No you didn’t. So anyway, I’m lying in my hospital bed when your Grandpa gets there. And your Grandpa was a tough son of a bitch. He wasn’t like how you knew him; he softened up in his nineties. So Grandpa grabs the doc, and your Aunt Debbie and the two of them go outside my room. I can hear them talking, but they don’t know that. The doc tells your Grandpa that they think there’s a good chance that an infection has already taken hold in my arm. And Grandpa, in that scratchy voice he’s got, asks what that means. And the doc tells him it means they have some medicine they can give me that might kill the infection, but it might not, and if it doesn’t, I’ll die.”
“You heard the doctor say that?”
“Yep.”
“What’d you do?”
“What do you mean? I had fucking bones coming out of my elbow. I didn’t do shit. So the doc tells Grandpa that there’s a 50/50 chance the medicine works. But then he says there’s another option. He tells Grandpa if they amputate my arm at the elbow, there’s a 100 percent chance that I’ll live.”

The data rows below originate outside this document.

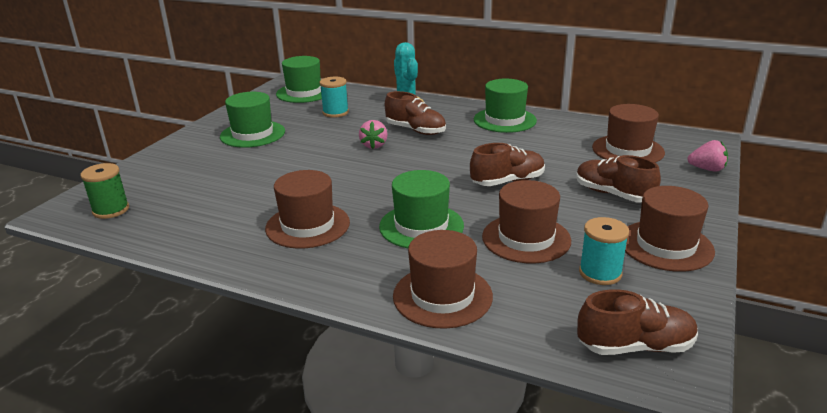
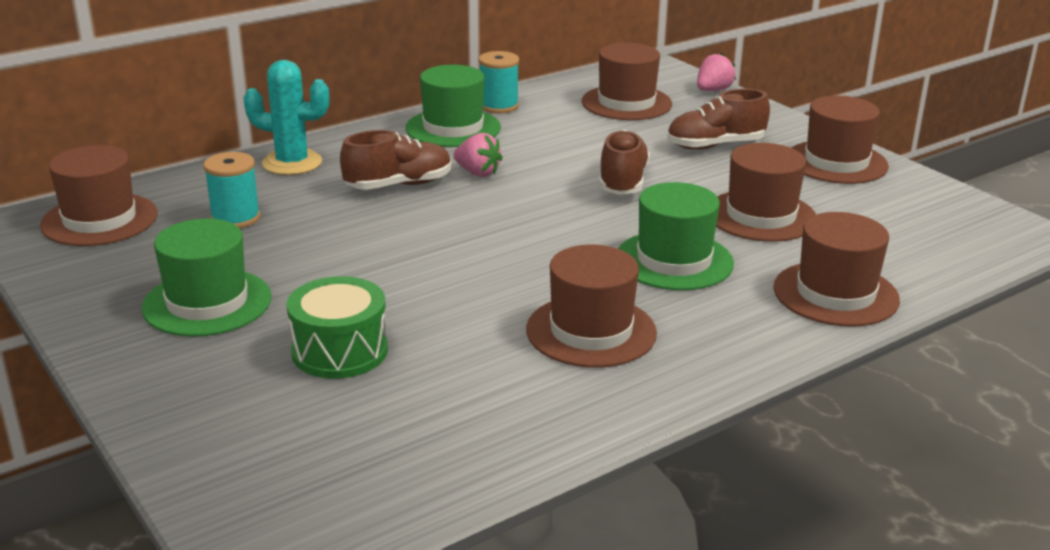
camera: 60 degrees left, 0 degrees up
(111, 210) = (331, 495): green spool -> none
(233, 172) = (340, 351): none -> green drum
(304, 93) = (99, 220): green hat -> brown hat
(374, 145) = (404, 224): pink strawberry -> pink strawberry (477, 173)
(600, 273) = (858, 206): turquoise spool -> turquoise spool (498, 106)
(635, 346) = (984, 235): brown shoe -> none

“What did Grandpa say?” I asked, inching toward the edge of the bed.
“He said, ‘Give him the medicine.’ And the doc says, ‘But there’s a 50 percent chance he’ll die.’ Then it’s quiet for a bit. Nobody making a fucking peep. Then I hear Grandpa clear his throat and say, ‘Then let him die. There ain’t no room in this world for a one-‐armed farmer.”
My dad fell silent and leaned back in the chair, stretching his legs out.
My dad hadn’t told me many stories about his father at this point, and I wasn’t quite sure how he felt about the man. This was the first time I had gotten a glimpse.
“Man, I’m really sorry, Dad.”
“Sorry for what?” he asked, his face morphing into a look of confusion as he sat up straight in the chair.
“Well, that’s, I don’t know, that’s really… messed up. I can’t believe Grandpa did that.”
“What in the fuck are you talking about? The man saved my arm! They were going to cut off my arm and he saved it. That’s my point: Grandpa could be an asshole sometimes but when it came down to it he was there for me.”
“That’s what you took from that?”
“Hell yes. I don’t know what else you were expecting me to take. Imagine me with one goddamned arm. Be a fucking disaster. Anyway, just like Grandpa cared about me, I care about you and I don’t want you out there hating me, cause I don’t hate you. I love the shit out of you.”
He stood up, ironing his pants’ front with his hands.
“Jesus H. Christ, do something about the fucking smell in this room.”
Fourteen years later, on this Father’s Day, despite his reluctance to celebrate the holiday, I’d like to thank my dad for everything he’s done for me and advise him: If a wagon ever crushes me, let’s not roll the dice. Cut off my arm, Dad. There’s more than enough room in this world for a one-‐armed writer.